During development, creator Gerry Anderson was invited to act as creative consultant, but was left out when the studio felt there were enough employees on the payroll acting as part of the creative team. The studio offered him $750,000 (£432,000) to attend the premiere but Anderson could not accept money from people he had not worked for. He eventually saw the film on DVD and was disappointed, declaring "It was disgraceful that such a huge amount of money was spent with people who had no idea what Thunderbirds was about and what made it tick." He also said that it was "the biggest load of crap I have ever seen in my entire life".

Co-creator Sylvia Anderson, and the one responsible for character development, was given a private screening of the film and attended the London premiere. She expressed a far different opinion to that of her former husband, stating "I felt that I'd been on a wonderful Thunderbirds adventure. You, the fans, will I'm sure, appreciate the sensitive adaptation and I'm personally thrilled that the production team have paid us the great compliment of bringing to life our original concept for the big screen. If we had made it ourselves (and we have had over 30 years to do it!) we could not have improved on this new version.
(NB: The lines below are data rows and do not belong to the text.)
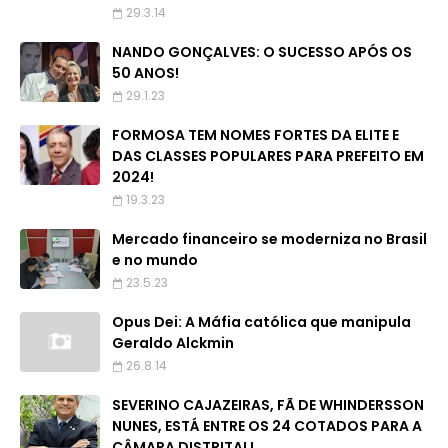
29.3.14
NANDO GONÇALVES: O SUCESSO APÓS OS
50 ANOS!
29.1.23
FORMOSA TEM NOMES FORTES DA ELITE E
DAS CLASSES POPULARES PARA PREFEITO EM
2024!
19.3.23
Mercado financeiro se moderniza no Brasil
e no mundo
23.5.23
Opus Dei: A Máfia católica que manipula
Geraldo Alckmin
26.8.14
SEVERINO CAJAZEIRAS, FÃ DE WHINDERSSON
NUNES, ESTÁ ENTRE OS 24 COTADOS PARA A
CÂMARA DISTRITAL!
It is a great tribute to the original creative team who inspired the movie all those years ago. It was a personal thrill for me to see my characters come to life on the big screen."

=== Legacy ===
Though Thunderbirds has had a negative reputation with many fans of the original franchise, cast members frequently speak about the film having devoted fans, especially those who were children when the film was released. The film is occasionally critically reassessed, and cast members frequently praise their time working on the film; Sophia Myles has said "It was amazing... I only have the fondest of memories of making that film, [and] quite frankly I don't really care what anyone else thought... for me it was one of the best times of my life." Dominic Colenso, who moved to a career as a communications expert, often describes himself as a "Former Thunderbird".
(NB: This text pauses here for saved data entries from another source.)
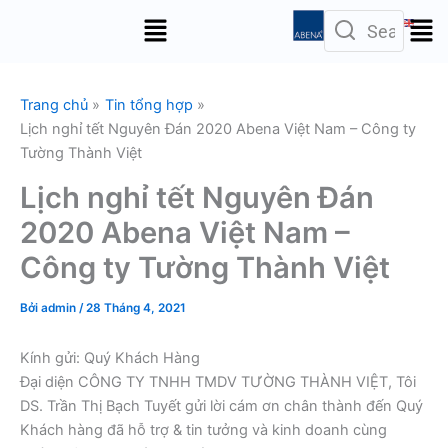
Nhảy
Menu
tới
nội
dung
Trang chủ
Tin tổng hợp
Lịch nghỉ tết Nguyên Đán 2020 Abena Việt Nam – Công ty
Tường Thành Việt
Lịch nghỉ tết Nguyên Đán
2020 Abena Việt Nam –
Công ty Tường Thành Việt
Bởi
admin
/
28 Tháng 4, 2021
Kính gửi: Quý Khách Hàng
Đại diện CÔNG TY TNHH TMDV TƯỜNG THÀNH VIỆT, Tôi
DS. Trần Thị Bạch Tuyết gửi lời cám ơn chân thành đến Quý
Khách hàng đã hỗ trợ & tin tưởng và kinh doanh cùng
A 60-foot model of Thunderbird 3, based on Dominic Lavery's design for the film, was created by ZenithOptimedia to market the film, and stood in Trafalgar Square close to the film's release. It was subsequently displayed in Blackpool (at one point being decorated with images from Pablo Picasso's Guernica) until early 2008, when it was purchased by Eastern Airways; at present it remains on display at Humberside Airport.

== Soundtrack ==
- "Thunderbirds Are Go" – performed by Busted

== Home Media ==
The film was released on DVD and VHS on 15 November 2004 in the UK and Ireland, and 21 December in the US and Canada.